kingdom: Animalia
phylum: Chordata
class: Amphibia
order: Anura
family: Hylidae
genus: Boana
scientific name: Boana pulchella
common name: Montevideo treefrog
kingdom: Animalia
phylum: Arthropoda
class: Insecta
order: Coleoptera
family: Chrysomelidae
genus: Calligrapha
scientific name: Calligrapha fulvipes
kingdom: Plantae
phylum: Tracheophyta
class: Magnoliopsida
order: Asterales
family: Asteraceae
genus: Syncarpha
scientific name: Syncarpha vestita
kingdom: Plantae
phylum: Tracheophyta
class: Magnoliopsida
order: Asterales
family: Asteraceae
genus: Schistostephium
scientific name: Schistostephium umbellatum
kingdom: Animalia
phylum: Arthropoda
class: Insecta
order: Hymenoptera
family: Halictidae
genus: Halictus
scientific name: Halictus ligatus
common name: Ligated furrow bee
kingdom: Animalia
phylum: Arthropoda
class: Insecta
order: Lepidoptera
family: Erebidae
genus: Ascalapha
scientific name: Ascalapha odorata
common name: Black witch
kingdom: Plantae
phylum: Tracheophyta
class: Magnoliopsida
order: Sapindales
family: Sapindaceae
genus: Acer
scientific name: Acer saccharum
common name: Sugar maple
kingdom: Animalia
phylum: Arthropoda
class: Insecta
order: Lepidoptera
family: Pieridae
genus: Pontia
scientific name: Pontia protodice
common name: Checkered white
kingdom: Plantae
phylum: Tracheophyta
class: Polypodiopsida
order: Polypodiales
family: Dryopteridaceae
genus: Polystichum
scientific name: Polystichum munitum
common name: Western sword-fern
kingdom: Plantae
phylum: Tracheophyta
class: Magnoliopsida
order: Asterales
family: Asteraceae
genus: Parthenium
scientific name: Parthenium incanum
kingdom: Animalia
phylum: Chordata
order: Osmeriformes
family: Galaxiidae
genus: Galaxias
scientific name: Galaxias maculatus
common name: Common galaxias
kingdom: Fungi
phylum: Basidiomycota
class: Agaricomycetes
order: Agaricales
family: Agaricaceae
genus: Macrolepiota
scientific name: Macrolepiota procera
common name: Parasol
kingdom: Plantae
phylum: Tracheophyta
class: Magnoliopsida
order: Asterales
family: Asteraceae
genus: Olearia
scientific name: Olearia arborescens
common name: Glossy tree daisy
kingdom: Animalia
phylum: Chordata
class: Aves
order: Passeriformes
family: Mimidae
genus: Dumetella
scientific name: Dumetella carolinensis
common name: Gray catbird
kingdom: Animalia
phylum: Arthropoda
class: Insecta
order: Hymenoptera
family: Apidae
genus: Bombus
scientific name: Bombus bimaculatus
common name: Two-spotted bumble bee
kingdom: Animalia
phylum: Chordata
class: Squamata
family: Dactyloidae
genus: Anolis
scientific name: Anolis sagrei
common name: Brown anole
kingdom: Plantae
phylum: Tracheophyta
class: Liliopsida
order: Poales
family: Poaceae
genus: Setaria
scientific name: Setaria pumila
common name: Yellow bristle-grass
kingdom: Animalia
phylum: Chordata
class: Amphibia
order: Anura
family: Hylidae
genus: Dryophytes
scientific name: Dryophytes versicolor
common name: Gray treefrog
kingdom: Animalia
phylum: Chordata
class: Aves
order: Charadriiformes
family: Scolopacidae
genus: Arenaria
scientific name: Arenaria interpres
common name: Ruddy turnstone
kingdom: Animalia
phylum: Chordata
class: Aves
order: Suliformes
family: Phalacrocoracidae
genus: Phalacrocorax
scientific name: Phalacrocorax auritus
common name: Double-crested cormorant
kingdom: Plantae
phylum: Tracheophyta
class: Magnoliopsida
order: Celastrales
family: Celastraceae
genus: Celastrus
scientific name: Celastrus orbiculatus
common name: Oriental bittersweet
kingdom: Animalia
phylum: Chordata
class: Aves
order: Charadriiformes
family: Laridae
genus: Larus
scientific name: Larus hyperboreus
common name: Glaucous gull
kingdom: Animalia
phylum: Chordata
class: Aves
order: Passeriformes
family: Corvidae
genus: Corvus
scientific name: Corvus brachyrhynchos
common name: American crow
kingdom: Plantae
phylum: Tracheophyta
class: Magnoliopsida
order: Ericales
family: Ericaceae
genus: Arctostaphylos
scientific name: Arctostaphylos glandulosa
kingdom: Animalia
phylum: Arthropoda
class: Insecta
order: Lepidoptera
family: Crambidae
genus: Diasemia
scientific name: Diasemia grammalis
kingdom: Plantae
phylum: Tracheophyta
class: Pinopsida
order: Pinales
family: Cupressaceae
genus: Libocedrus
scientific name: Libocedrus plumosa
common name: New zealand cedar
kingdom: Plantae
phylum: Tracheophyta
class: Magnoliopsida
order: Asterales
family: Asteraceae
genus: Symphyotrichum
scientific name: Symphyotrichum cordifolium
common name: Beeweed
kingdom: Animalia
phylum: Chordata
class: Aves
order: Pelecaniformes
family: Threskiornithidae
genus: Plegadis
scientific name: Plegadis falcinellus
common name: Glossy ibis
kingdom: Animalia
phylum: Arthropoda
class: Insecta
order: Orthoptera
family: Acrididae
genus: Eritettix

######

Render every line in the rows above as a single numbered list, leaving out any blank lines.

1. kingdom: Animalia
2. phylum: Chordata
3. class: Amphibia
4. order: Anura
5. family: Hylidae
6. genus: Boana
7. scientific name: Boana pulchella
8. common name: Montevideo treefrog
9. kingdom: Animalia
10. phylum: Arthropoda
11. class: Insecta
12. order: Coleoptera
13. family: Chrysomelidae
14. genus: Calligrapha
15. scientific name: Calligrapha fulvipes
16. kingdom: Plantae
17. phylum: Tracheophyta
18. class: Magnoliopsida
19. order: Asterales
20. family: Asteraceae
21. genus: Syncarpha
22. scientific name: Syncarpha vestita
23. kingdom: Plantae
24. phylum: Tracheophyta
25. class: Magnoliopsida
26. order: Asterales
27. family: Asteraceae
28. genus: Schistostephium
29. scientific name: Schistostephium umbellatum
30. kingdom: Animalia
31. phylum: Arthropoda
32. class: Insecta
33. order: Hymenoptera
34. family: Halictidae
35. genus: Halictus
36. scientific name: Halictus ligatus
37. common name: Ligated furrow bee
38. kingdom: Animalia
39. phylum: Arthropoda
40. class: Insecta
41. order: Lepidoptera
42. family: Erebidae
43. genus: Ascalapha
44. scientific name: Ascalapha odorata
45. common name: Black witch
46. kingdom: Plantae
47. phylum: Tracheophyta
48. class: Magnoliopsida
49. order: Sapindales
50. family: Sapindaceae
51. genus: Acer
52. scientific name: Acer saccharum
53. common name: Sugar maple
54. kingdom: Animalia
55. phylum: Arthropoda
56. class: Insecta
57. order: Lepidoptera
58. family: Pieridae
59. genus: Pontia
60. scientific name: Pontia protodice
61. common name: Checkered white
62. kingdom: Plantae
63. phylum: Tracheophyta
64. class: Polypodiopsida
65. order: Polypodiales
66. family: Dryopteridaceae
67. genus: Polystichum
68. scientific name: Polystichum munitum
69. common name: Western sword-fern
70. kingdom: Plantae
71. phylum: Tracheophyta
72. class: Magnoliopsida
73. order: Asterales
74. family: Asteraceae
75. genus: Parthenium
76. scientific name: Parthenium incanum
77. kingdom: Animalia
78. phylum: Chordata
79. order: Osmeriformes
80. family: Galaxiidae
81. genus: Galaxias
82. scientific name: Galaxias maculatus
83. common name: Common galaxias
84. kingdom: Fungi
85. phylum: Basidiomycota
86. class: Agaricomycetes
87. order: Agaricales
88. family: Agaricaceae
89. genus: Macrolepiota
90. scientific name: Macrolepiota procera
91. common name: Parasol
92. kingdom: Plantae
93. phylum: Tracheophyta
94. class: Magnoliopsida
95. order: Asterales
96. family: Asteraceae
97. genus: Olearia
98. scientific name: Olearia arborescens
99. common name: Glossy tree daisy
100. kingdom: Animalia
101. phylum: Chordata
102. class: Aves
103. order: Passeriformes
104. family: Mimidae
105. genus: Dumetella
106. scientific name: Dumetella carolinensis
107. common name: Gray catbird
108. kingdom: Animalia
109. phylum: Arthropoda
110. class: Insecta
111. order: Hymenoptera
112. family: Apidae
113. genus: Bombus
114. scientific name: Bombus bimaculatus
115. common name: Two-spotted bumble bee
116. kingdom: Animalia
117. phylum: Chordata
118. class: Squamata
119. family: Dactyloidae
120. genus: Anolis
121. scientific name: Anolis sagrei
122. common name: Brown anole
123. kingdom: Plantae
124. phylum: Tracheophyta
125. class: Liliopsida
126. order: Poales
127. family: Poaceae
128. genus: Setaria
129. scientific name: Setaria pumila
130. common name: Yellow bristle-grass
131. kingdom: Animalia
132. phylum: Chordata
133. class: Amphibia
134. order: Anura
135. family: Hylidae
136. genus: Dryophytes
137. scientific name: Dryophytes versicolor
138. common name: Gray treefrog
139. kingdom: Animalia
140. phylum: Chordata
141. class: Aves
142. order: Charadriiformes
143. family: Scolopacidae
144. genus: Arenaria
145. scientific name: Arenaria interpres
146. common name: Ruddy turnstone
147. kingdom: Animalia
148. phylum: Chordata
149. class: Aves
150. order: Suliformes
151. family: Phalacrocoracidae
152. genus: Phalacrocorax
153. scientific name: Phalacrocorax auritus
154. common name: Double-crested cormorant
155. kingdom: Plantae
156. phylum: Tracheophyta
157. class: Magnoliopsida
158. order: Celastrales
159. family: Celastraceae
160. genus: Celastrus
161. scientific name: Celastrus orbiculatus
162. common name: Oriental bittersweet
163. kingdom: Animalia
164. phylum: Chordata
165. class: Aves
166. order: Charadriiformes
167. family: Laridae
168. genus: Larus
169. scientific name: Larus hyperboreus
170. common name: Glaucous gull
171. kingdom: Animalia
172. phylum: Chordata
173. class: Aves
174. order: Passeriformes
175. family: Corvidae
176. genus: Corvus
177. scientific name: Corvus brachyrhynchos
178. common name: American crow
179. kingdom: Plantae
180. phylum: Tracheophyta
181. class: Magnoliopsida
182. order: Ericales
183. family: Ericaceae
184. genus: Arctostaphylos
185. scientific name: Arctostaphylos glandulosa
186. kingdom: Animalia
187. phylum: Arthropoda
188. class: Insecta
189. order: Lepidoptera
190. family: Crambidae
191. genus: Diasemia
192. scientific name: Diasemia grammalis
193. kingdom: Plantae
194. phylum: Tracheophyta
195. class: Pinopsida
196. order: Pinales
197. family: Cupressaceae
198. genus: Libocedrus
199. scientific name: Libocedrus plumosa
200. common name: New zealand cedar
201. kingdom: Plantae
202. phylum: Tracheophyta
203. class: Magnoliopsida
204. order: Asterales
205. family: Asteraceae
206. genus: Symphyotrichum
207. scientific name: Symphyotrichum cordifolium
208. common name: Beeweed
209. kingdom: Animalia
210. phylum: Chordata
211. class: Aves
212. order: Pelecaniformes
213. family: Threskiornithidae
214. genus: Plegadis
215. scientific name: Plegadis falcinellus
216. common name: Glossy ibis
217. kingdom: Animalia
218. phylum: Arthropoda
219. class: Insecta
220. order: Orthoptera
221. family: Acrididae
222. genus: Eritettix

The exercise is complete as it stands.